「父なる神さま」
説教要旨(11月16日 朝礼拝 教会学校との合同礼拝)
コリントの信徒への手紙一 第 8章 6節
倉橋康夫
今日は、教会学校の生徒と教会員関係の子どもたちと、一般礼拝参加者とが一緒の合同礼拝です。
今日の礼拝に与えられた聖書個所は、コリントの信徒への手紙一 第 8章6節です。ここに、<6わたしたちにとっては、唯一の神、父である神がおられ、万物はこの神から出、わたしたちはこの神へ帰って行くのです。また、唯一の主、イエス・キリストがおられ、万物はこの主によって存在し、わたしたちもこの主によって存在しているのです。>、と書かれています。
みなさんは、神さまってどのような方だと思いますか。どこに居られて、何をされている方でしょうか。そうです、天におられます。そして、いつも私たちを見守っていて下さいます。そしてまた、このようにみんなで礼拝をしている時に、目に見えないけれども、ここに居て、私たちの礼拝を喜んで受けていて下さいます。ここには、お年寄りから、赤ちゃんまで、富士見町教会に繋がっている人たちがいます。勿論、ここに来られない人たちも大勢います。病気のため、老人で体が不自由になって、都合がつかなくて、来たかったけれども、来られなかったのです。そのような人たちのことも私たちは覚えながら、みんなで、神さまとイエスさまを礼拝しているのです。神さま・イエスさま、いつも私たちを見守って下さってありがとうございます、って感謝し、ほめたたえているのです。
今日の聖書は、<わたしたちにとっては、唯一の神、・・・・。また、唯一の主、イエス・キリストがおられ>る、と言っています。私たち、教会に繋がっている人にとって、一番嬉しく、大切で、感謝したいことは、このことだ、と言うのです。「わたしたちにとっては、唯一の神、また唯一の主イエス・キリストが居られる」。これ程嬉しく、心強く、感謝なことはないからです。だから、私たちは、このように、日曜日毎に、教会に集まって礼拝を捧げるのです。普段の日曜日は、教会学校(幼小科と中高科)と、一般礼拝に分かれてしているけれども、それぞれに礼拝を捧げています。そのように、教会は何よりも、神さまを礼拝する処です。

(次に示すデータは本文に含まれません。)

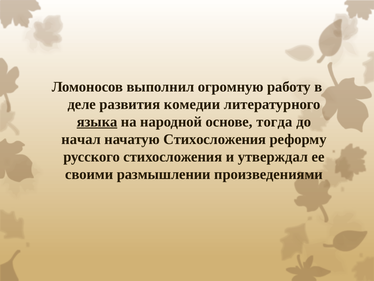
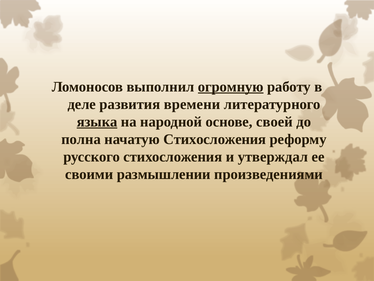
огромную underline: none -> present
комедии: комедии -> времени
тогда: тогда -> своей
начал: начал -> полна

このように、礼拝を捧げることを最も大事にするのは、唯一の神さまと唯一のイエスさまが居られ、私たちをいつも守り、支え、導いていて下さる、と信じているからです。「唯一の」って言うのは、唯おひとり、ということです。私たちには、他の神さまのようなものは必要ない、神さまとその御子・イエスさまだけでいい、ということです。
そしてまた、今日の聖書には、<唯一の神、父である神がおられ>、と書いてあります。<父である神>の「父」とは「お父さん」のことです。私たち誰にでも、人間のお父さんがおります。けれども、聖書は、その人間のお父さんのことではなく、私たちには<唯一の神、父である神>がいるのだ、と言っているのです。つまり、神さまが、私たちの「お父さん」なのだ、と。
本当は、神さまの独り子がイエスさまであって、他には神さまの子はいません。けれども、神さまを信じ、イエスさまを信じる私たちは、神さまを「私たちのお父さん」と呼んでいい、と言うのです。そうなら、おとなも子どもも、誰にとっても、居なくなることのないお父さんです。そして、実際、私たちはしょっちゅう神さまを、「私たちのお父さん」と呼んでいます。それは、「天にまします我らの父よ」って、呼びかけている時のことです。そうです、「主の祈り」を祈る時です。主の祈りは、イエスさまが、このように祈りなさい、そのように祈って良い、と言って教えて下さった祈りです。本当の神の独り子である、イエスさまが許して下さったのです。ですから、私たちは、憚ることなく、神さまを「父なる神」さま、って呼ぶことができます。畏れ多いことですが、嬉しいことであり、喜ばしいことです。私たちは、神さま・イエスさまに愛され、守られています。このことを忘れず、感謝して毎日歩んでいきましょう。